▶ **SELECTED PASSAGE**

# Annuity as DB Pension equivalent



## NorthernRaven (Aug 4, 2010)

Say someone is eligible for a partial federal employee pension from years in a previous job. Starting at age 60, say it pays (hypothetically) $30,000/year, dropping to $25,000 at age 65 (because of coordination with CPP). This looks to be roughly equivalent of having had the pension contributions put into an RRSP, and then buying a 5-year term certain annuity at age 60 (for $30K income), and a life annuity at 65 (for $25K), both CPI-indexed? Could the value of that pension be roughly equated to the cost of buying those two annuities (setting aside any other benefits that might be included)?

The Globe Investor page carries quotes on annuities, but not for inflation-indexed ones. I did find some indexed quotes for a 2% index, which would probably be decent proxy for CPI? From a little Googling, it seems that actual CPI-linked annuities are less common than specific index rate ones?


----------



## MoneyGal (Apr 24, 2009)

That's one way of valuing a pension; what it would cost to purchase equivalent products on the open market.

▶ **TASK INSTRUCTIONS**
- a) Copy everything in the annuity thread from "The Globe Investor" down to "(Apr 24, 2009)".
- b) Please rewrite the paragraph of the annuity thread that begins "Say someone is eligible" as a short bulleted list, keeping its main facts.

▶ **SUPPLIED INFORMATION**
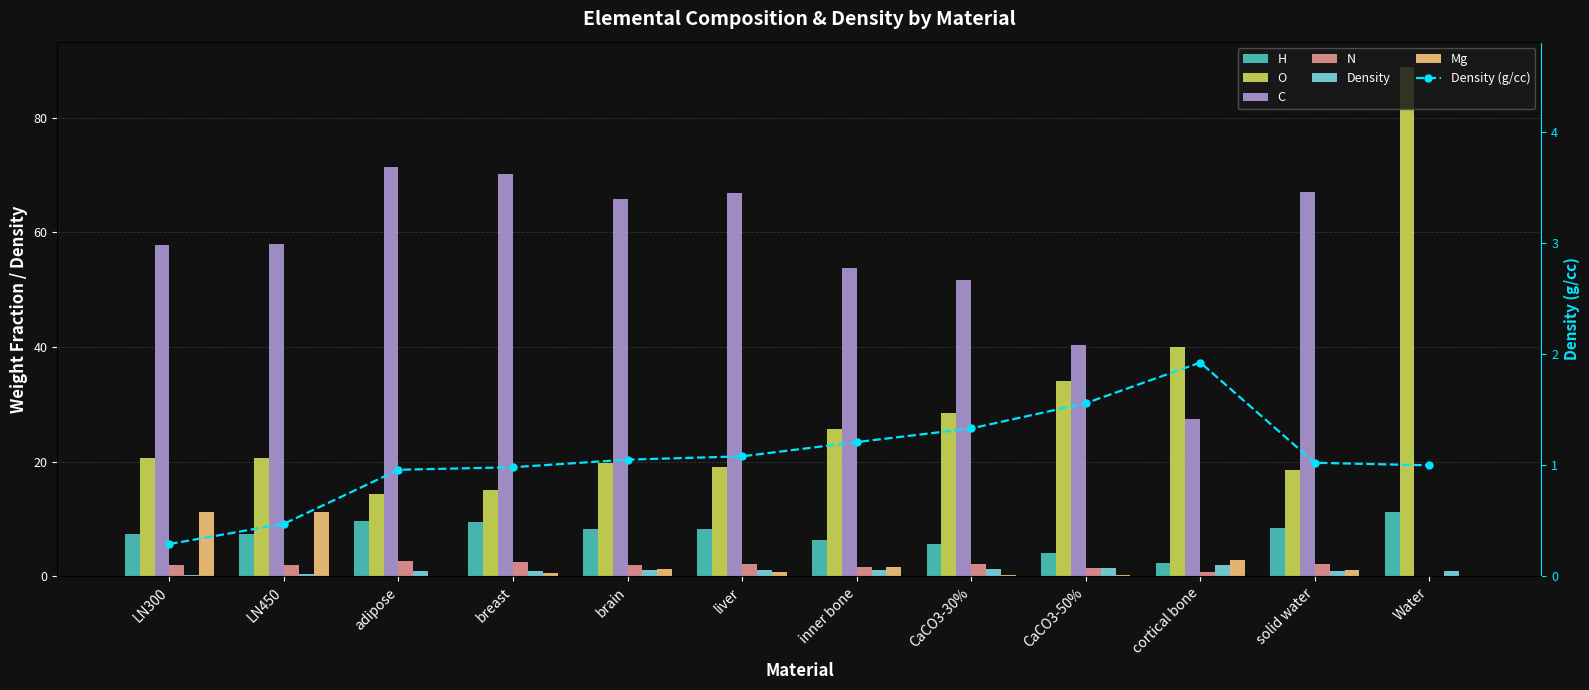

What is the value of the Mg bar at the 8th from the left?

0.2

▶ **ANSWERS TO THE EXERCISE**
- a)
The Globe Investor page carries quotes on annuities, but not for inflation-indexed ones. I did find some indexed quotes for a 2% index, which would probably be decent proxy for CPI? From a little Googling, it seems that actual CPI-linked annuities are less common than specific index rate ones?


----------



## MoneyGal (Apr 24, 2009)

- b)
- The scenario is hypothetical: someone is eligible for a partial federal employee pension from years in a previous job.
- Starting at age 60, the pension pays $30,000/year. At 65 it drops to $25,000 because of coordination with CPP.
- This looks roughly equivalent to having put the pension contributions into an RRSP and then buying two CPI-indexed annuities:
  - a 5-year term certain annuity at 60, for $30K income
  - a life annuity at 65, for $25K
- The poster asks whether the pension's value could be roughly equated to the cost of those two annuities, setting aside any other benefits.